_Source passage:_
Feature-based methods first extract relevant time series features and later apply a conventional clustering algorithm (Aghabozorgi et al. 2015). As we will see in the next section, feature-based algorithms have been proven quite successful for image clustering and classification. According to (Bengio et al., 2013, p. 1798), the performance of machine learning algorithms relies strongly on the correct choice of feature representation.

2.2 Feature extraction

The incorporation of expert knowledge has been shown to improve machine learning performance, as demonstrated by previous research such as Bengio et al. (2013) and Sebastiani (2002). Traditionally, this has been achieved through the manual design of feature extractors based on the specific task. Examples of such strategy include Lowe’s algorithm (Lowe 1999) for image feature extraction using hand-designed static filters to induce specific invariances in the transformed data. Also, it is well known that the discrete Gaussian kernel can be used to perform a wide range of filtering operations, such as low-pass filtering, high-pass filtering, and band-pass filtering (Kailath 1980). In the context of digital signal processing, FIR (Finite Impulse Response) filters operate by applying a weight set, or “coefficients", to a selection of input data to calculate an output point, essentially a discrete convolution operation (Proakis and Manolakis 1996). It is important to remark, however, that this process requires manual calibration of the filter to selectively allow certain frequencies through while suppressing others. These techniques, while effective, present scalability limitations due to their dependency on human supervision for the design process. As data volumes continue to grow exponentially, there is an increasing need for automated feature extraction techniques that can efficiently handle large datasets without the extensive requirement for expert knowledge.

(Collected data entries)
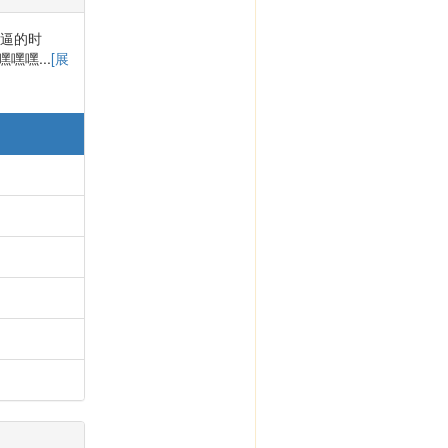
装逼的时
嘿...
[展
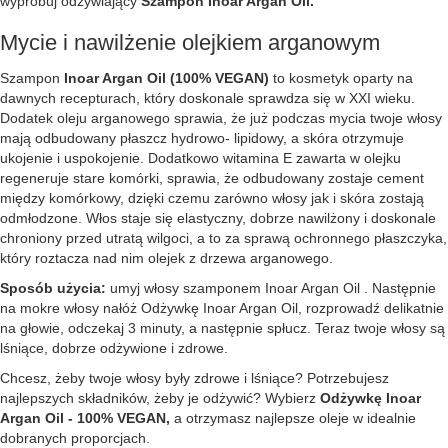
wypróbuj odżywiający
Szampon Inoar Argan Oil.
Mycie i nawilżenie olejkiem arganowym
Szampon
Inoar Argan Oil (100% VEGAN)
to kosmetyk oparty na
dawnych recepturach, który doskonale sprawdza się w XXI wieku.
Dodatek oleju arganowego sprawia, że już podczas mycia twoje włosy
mają odbudowany płaszcz hydrowo- lipidowy, a skóra otrzymuje
ukojenie i uspokojenie. Dodatkowo witamina E zawarta w olejku
regeneruje stare komórki, sprawia, że odbudowany zostaje cement
między komórkowy, dzięki czemu zarówno włosy jak i skóra zostają
odmłodzone. Włos staje się elastyczny, dobrze nawilżony i doskonale
chroniony przed utratą wilgoci, a to za sprawą ochronnego płaszczyka,
który roztacza nad nim olejek z drzewa arganowego.
Sposób użycia:
umyj włosy szamponem Inoar Argan Oil . Następnie
na mokre włosy nałóż Odżywkę Inoar Argan Oil, rozprowadź delikatnie
na głowie, odczekaj 3 minuty, a następnie spłucz. Teraz twoje włosy są
lśniące, dobrze odżywione i zdrowe.
Chcesz, żeby twoje włosy były zdrowe i lśniące? Potrzebujesz
najlepszych składników, żeby je odżywić? Wybierz
Odżywkę Inoar
Argan Oil - 100% VEGAN,
a otrzymasz najlepsze oleje w idealnie
dobranych proporcjach.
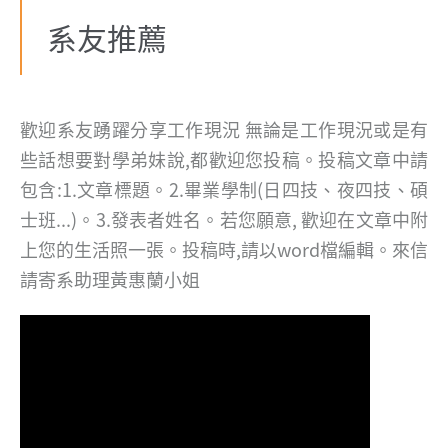
系友推薦
歡迎系友踴躍分享工作現況
無論是工作現況或是有
些話想要對學弟妹說,都歡迎您投稿。投稿文章中請
包含:1.文章標題。2.畢業學制(日四技、夜四技、碩
士班...)。3.發表者姓名。若您願意, 歡迎在文章中附
上您的生活照一張。投稿時,請以word檔編輯。來信
請寄系助理黃惠蘭小姐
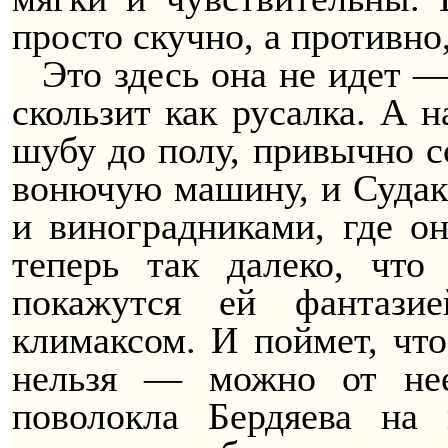
просто скучно, а противно
Это здесь она не идет —
скользит как русалка. А 
шубу до полу, привычно со
вонючую машину, и Судак
и виноградниками, где он
теперь так далеко, что
покажутся ей фантази
климаксом. И поймет, чт
нельзя — можно от нее
поволокла Бердяева на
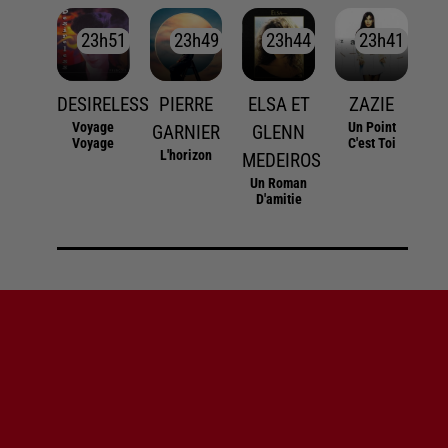
23h51
23h51
23h49
23h49
23h44
23h44
23h41
23h41
DESIRELESS
PIERRE
ELSA ET
ZAZIE
Voyage
Un Point
GARNIER
GLENN
Voyage
C'est Toi
L'horizon
MEDEIROS
Un Roman
D'amitie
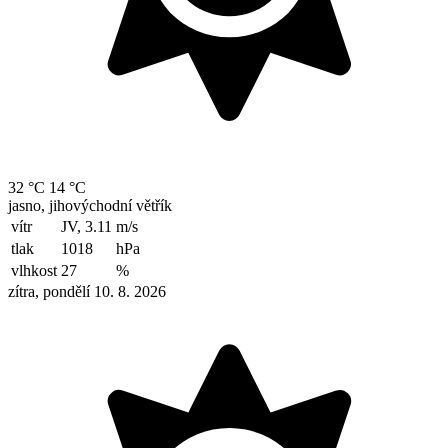
32 °C
14 °C
jasno, jihovýchodní větřík
vítr
JV, 3.11
m/s
tlak
1018
hPa
vlhkost
27
%
zítra, pondělí 10. 8. 2026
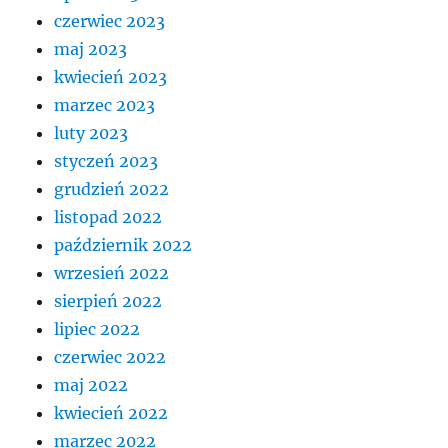
czerwiec 2023
maj 2023
kwiecień 2023
marzec 2023
luty 2023
styczeń 2023
grudzień 2022
listopad 2022
październik 2022
wrzesień 2022
sierpień 2022
lipiec 2022
czerwiec 2022
maj 2022
kwiecień 2022
marzec 2022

_Exercises to complete:_
• 1. Print the part of the feature extraction passage that begins at the words "Feature-based methods first" and stops after the words "of feature representation.".
• 2. Output the rows word for word, starting at the line that has "czerwiec 2023" and ending with the last line of the rows.
The feature extraction passage and the rows were gathered from separate sources.

_Answers below:_
• 1.
Feature-based methods first extract relevant time series features and later apply a conventional clustering algorithm (Aghabozorgi et al. 2015). As we will see in the next section, feature-based algorithms have been proven quite successful for image clustering and classification. According to (Bengio et al., 2013, p. 1798), the performance of machine learning algorithms relies strongly on the correct choice of feature representation.

• 2.
czerwiec 2023
maj 2023
kwiecień 2023
marzec 2023
luty 2023
styczeń 2023
grudzień 2022
listopad 2022
październik 2022
wrzesień 2022
sierpień 2022
lipiec 2022
czerwiec 2022
maj 2022
kwiecień 2022
marzec 2022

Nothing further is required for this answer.